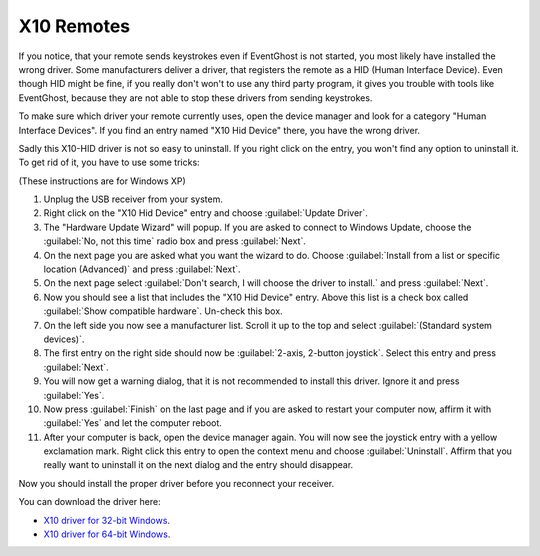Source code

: ===========
X10 Remotes
===========

If you notice, that your remote sends keystrokes even if EventGhost is not 
started, you most likely have installed the wrong driver. Some manufacturers 
deliver a driver, that registers the remote as a HID (Human Interface Device).
Even though HID might be fine, if you really don't won't to use any third party
program, it gives you trouble with tools like EventGhost, because they are not
able to stop these drivers from sending keystrokes.

To make sure which driver your remote currently uses, open the device manager 
and look for a category "Human Interface Devices". If you find an entry named 
"X10 Hid Device" there, you have the wrong driver.

.. image:: _static/x10_hid_device_manager.png

Sadly this X10-HID driver is not so easy to uninstall. If you right click on
the entry, you won't find any option to uninstall it. To get rid of it, you 
have to use some tricks:

(These instructions are for Windows XP)

#. Unplug the USB receiver from your system.
#. Right click on the "X10 Hid Device" entry and choose :guilabel:`Update 
   Driver`.
#. The "Hardware Update Wizard" will popup. If you are asked to connect to
   Windows Update, choose the :guilabel:`No, not this time` radio box and 
   press :guilabel:`Next`.
#. On the next page you are asked what you want the wizard to do. Choose 
   :guilabel:`Install from a list or specific location (Advanced)` and press 
   :guilabel:`Next`.
#. On the next page select :guilabel:`Don't search, I will choose the driver 
   to install.` and press :guilabel:`Next`.
#. Now you should see a list that includes the "X10 Hid Device" entry. Above
   this list is a check box called :guilabel:`Show compatible hardware`. 
   Un-check this box.
#. On the left side you now see a manufacturer list. Scroll it up to the top 
   and select :guilabel:`(Standard system devices)`.
#. The first entry on the right side should now be :guilabel:`2-axis, 2-button 
   joystick`. Select this entry and press :guilabel:`Next`.
#. You will now get a warning dialog, that it is not recommended to install
   this driver. Ignore it and press :guilabel:`Yes`.
#. Now press :guilabel:`Finish` on the last page and if you are asked to 
   restart your computer now, affirm it with :guilabel:`Yes` and let the 
   computer reboot.
#. After your computer is back, open the device manager again. You will now 
   see the joystick entry with a yellow exclamation mark. Right click this 
   entry to open the context menu and choose :guilabel:`Uninstall`. Affirm 
   that you really want to uninstall it on the next dialog and the entry 
   should disappear.
   
Now you should install the proper driver before you reconnect your receiver.

You can download the driver here:

* `X10 driver for 32-bit Windows <http://www.eventghost.net/downloads/x10drivers_x86.exe>`_.
* `X10 driver for 64-bit Windows <http://www.eventghost.net/downloads/x10drivers_x64.exe>`_.



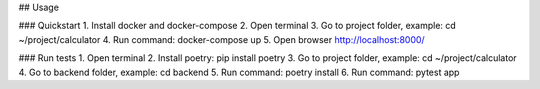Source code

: ## Usage

### Quickstart
1. Install docker and docker-compose
2. Open terminal
3. Go to project folder, example: cd ~/project/calculator
4. Run command: docker-compose up
5. Open browser http://localhost:8000/

### Run tests
1. Open terminal
2. Install poetry: pip install poetry
3. Go to project folder, example: cd ~/project/calculator
4. Go to backend folder, example: cd backend
5. Run command: poetry install
6. Run command: pytest app
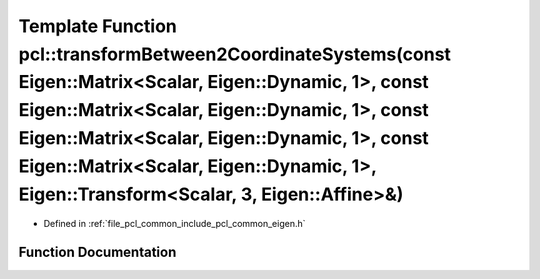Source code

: .. _exhale_function_namespacepcl_1a71ec11d4f29c5c8a5b6220c0838a294f:

Template Function pcl::transformBetween2CoordinateSystems(const Eigen::Matrix<Scalar, Eigen::Dynamic, 1>, const Eigen::Matrix<Scalar, Eigen::Dynamic, 1>, const Eigen::Matrix<Scalar, Eigen::Dynamic, 1>, const Eigen::Matrix<Scalar, Eigen::Dynamic, 1>, Eigen::Transform<Scalar, 3, Eigen::Affine>&)
======================================================================================================================================================================================================================================================================================================

- Defined in :ref:`file_pcl_common_include_pcl_common_eigen.h`


Function Documentation
----------------------


.. doxygenfunction:: pcl::transformBetween2CoordinateSystems(const Eigen::Matrix<Scalar, Eigen::Dynamic, 1>, const Eigen::Matrix<Scalar, Eigen::Dynamic, 1>, const Eigen::Matrix<Scalar, Eigen::Dynamic, 1>, const Eigen::Matrix<Scalar, Eigen::Dynamic, 1>, Eigen::Transform<Scalar, 3, Eigen::Affine>&)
◇ ◇ ◇ ◇ ◇
■ Directions for this task: Copy out, from the records above, every line that holds the string "really".

■ Reply to the exercise:
Even though HID might be fine, if you really don't won't to use any third party
   that you really want to uninstall it on the next dialog and the entry 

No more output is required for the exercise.